X Apps



  1. The X App Store
  2. X Apps Studio
  3. X Apps Studio Mahjong Solitaire
  4. Appsync X-ray

A project called “X-Apps” was started in 2016 to produce generic applications for traditional GTK desktop environments.

The idea behind this project is to replace applications which no longer integrate properly outside of a particular environment (this is the case for a growing number of GNOME applications) and to give our desktop environments the same set of core applications, so that each change, each new feature being developed, each little improvement made in one of them will benefit not just one environment, but all of them.

  1. May 21, 2020.
  2. I didn't find enough documentation on spring-boot and Servlet Container compatability.

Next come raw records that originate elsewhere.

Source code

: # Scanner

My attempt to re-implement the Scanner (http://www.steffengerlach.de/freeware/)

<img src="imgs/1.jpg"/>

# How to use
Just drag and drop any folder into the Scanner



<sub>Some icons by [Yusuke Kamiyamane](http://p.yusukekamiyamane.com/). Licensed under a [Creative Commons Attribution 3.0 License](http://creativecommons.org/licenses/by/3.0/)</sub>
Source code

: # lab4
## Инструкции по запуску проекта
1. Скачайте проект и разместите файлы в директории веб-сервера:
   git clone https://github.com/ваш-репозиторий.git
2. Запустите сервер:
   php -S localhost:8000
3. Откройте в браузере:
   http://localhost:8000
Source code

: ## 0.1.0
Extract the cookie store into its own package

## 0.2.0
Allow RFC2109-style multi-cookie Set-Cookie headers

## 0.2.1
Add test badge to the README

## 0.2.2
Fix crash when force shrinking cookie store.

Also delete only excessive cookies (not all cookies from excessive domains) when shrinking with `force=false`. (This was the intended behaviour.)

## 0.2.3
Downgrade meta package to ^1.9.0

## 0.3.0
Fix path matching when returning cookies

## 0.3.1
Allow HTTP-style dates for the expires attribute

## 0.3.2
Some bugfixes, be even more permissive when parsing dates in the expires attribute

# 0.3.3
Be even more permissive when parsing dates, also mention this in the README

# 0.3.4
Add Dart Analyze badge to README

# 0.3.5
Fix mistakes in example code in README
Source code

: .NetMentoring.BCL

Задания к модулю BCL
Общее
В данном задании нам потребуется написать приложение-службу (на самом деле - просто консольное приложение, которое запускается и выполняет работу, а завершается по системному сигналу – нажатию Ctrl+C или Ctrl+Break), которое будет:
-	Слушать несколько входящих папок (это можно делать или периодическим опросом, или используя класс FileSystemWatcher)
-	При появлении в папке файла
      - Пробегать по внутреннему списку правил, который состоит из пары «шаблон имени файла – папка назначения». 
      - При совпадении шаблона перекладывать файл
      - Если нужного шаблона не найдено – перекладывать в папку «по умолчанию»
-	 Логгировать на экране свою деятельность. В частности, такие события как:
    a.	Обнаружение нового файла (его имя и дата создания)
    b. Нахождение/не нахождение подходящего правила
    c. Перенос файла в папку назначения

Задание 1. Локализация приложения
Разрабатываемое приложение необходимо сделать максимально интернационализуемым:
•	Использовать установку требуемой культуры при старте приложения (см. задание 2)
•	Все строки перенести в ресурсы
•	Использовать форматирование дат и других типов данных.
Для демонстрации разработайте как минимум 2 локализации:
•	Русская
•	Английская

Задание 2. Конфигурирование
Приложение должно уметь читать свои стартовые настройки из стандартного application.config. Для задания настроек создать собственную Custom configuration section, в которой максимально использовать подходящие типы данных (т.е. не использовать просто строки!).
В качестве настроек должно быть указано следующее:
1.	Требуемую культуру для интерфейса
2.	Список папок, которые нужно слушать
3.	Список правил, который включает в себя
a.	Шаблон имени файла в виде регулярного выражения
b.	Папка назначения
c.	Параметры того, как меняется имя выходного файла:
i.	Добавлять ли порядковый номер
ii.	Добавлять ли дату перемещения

What should be the minimum Servlet specification implementation required for deploying Spring-boot 2.2.x apps?

The core ideas for X-Apps are:

  • To use modern toolkits and technologies (GTK3 for HiDPI support, gsettings etc..)
  • To use traditional user interfaces (titlebars, menubars)
  • To work everywhere (to be generic, desktop-agnostic and distro-agnostic)
  • To provide the functionality users already enjoy (or enjoyed in the past for distributions which already lost some functionality)
  • To be backward-compatible (in order to work on as many distributions as possible)

Within Linux Mint, users didn’t need to adapt to X-Apps, because in many cases, they were very similar or exactly the same as the applications people were already using. For instance, Totem 3.18 was radically different than Totem 3.10 which shipped with Linux Mint 17, but Xplayer 1.0 (which was the default media player in Linux Mint 18) was exactly the same. The goal of the X-Apps is not to reinvent the wheel. Quite the opposite in fact, it’s to guarantee the maintenance of applications we already enjoyed and to steer their development in a direction that benefits multiple desktop environments.

Jun 18, 2020.

It makes no sense to develop 3 different text editors, 5 different calculators and so on. When we work on projects like these, we want to make it count. An improvement in the text editor shouldn’t benefit only one edition, it should benefit all of them.

All three editions of Linux Mint come with the same XApps libraries and applications. When working on XApps, our development efforts are focused on improving all desktops.

libxapp¶

This is the XApps library. Anything that is cross-desktop goes in there.

It’s available in Python and JS as well, through GObject Introspection.

This project is developed in C and its source code is available on Github.

Apps

python-xapp¶

This is a small Python library providing extra functionality.

This project is developed in Python and its source code is available on Github.

xed¶

Xed is based on Pluma and acts as the default text editor.

This project is developed in C and its source code is available on Github.

xviewer¶

Xviewer is based on Eye of GNOME and acts as the default image viewer.

This project is developed in C and its source code is available on Github.

xplayer¶

Xplayer is based on Totem and acts as the default media player for music and videos.

X apps studio

This project is developed in C and its source code is available on Github.

The X App Store

xreader¶

Xreader is based on Atril and acts as the default document and PDF reader.

This project is developed in C and its source code is available on Github.

pix¶

Pix is based on gThumb, which is an application to organize your photos.

The x app store

X Apps Studio

This project is developed in C and its source code is available on Github.

blueberry¶

The Bluetooth tool, blueberry, is a frontend to gnome-bluetooth with systray support.

The GNOME Bluetooth frontend was removed from gnome-bluetooth and made part of gnome-control-center, essentially making gnome-bluetooth useless outside of GNOME. Blueberry provides that missing frontend and makes it easy for other GTK desktops to use gnome-bluetooth.

This project is developed in Python and its source code is available on Github.

slick-greeter¶

Slick-greeter is the default login screen, it’s a LightDM greeter originally forked from unity-greeter and modified to work on its own (without gnome-settings-daemon, gnome or unity).

This project is developed in Vala and its source code is available on Github.

lightdm-settings¶

X Apps Studio Mahjong Solitaire

The lightdm-settings project provides a configuration tool to set up LightDM and slick-greeter.

Appsync X-ray

This project is developed in Python and its source code is available on Github.